----- Information given -----
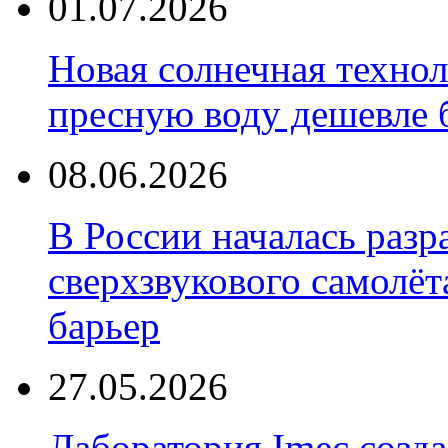
01.07.2026
Новая солнечная техно
пресную воду дешевле 
08.06.2026
В России началась разр
сверхзвукового самолёт
барьер
27.05.2026
Лаборатория Imec созда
-----
# Exercise prompt:
Update the records by replacing every "2026" with "2025" and leave everything else unchanged. Leave the pictures out of the answer.

# Expected answer:
01.07.2025
Новая солнечная техно
пресную воду дешевле 
08.06.2025
В России началась разр
сверхзвукового самолёт
барьер
27.05.2025
Лаборатория Imec созда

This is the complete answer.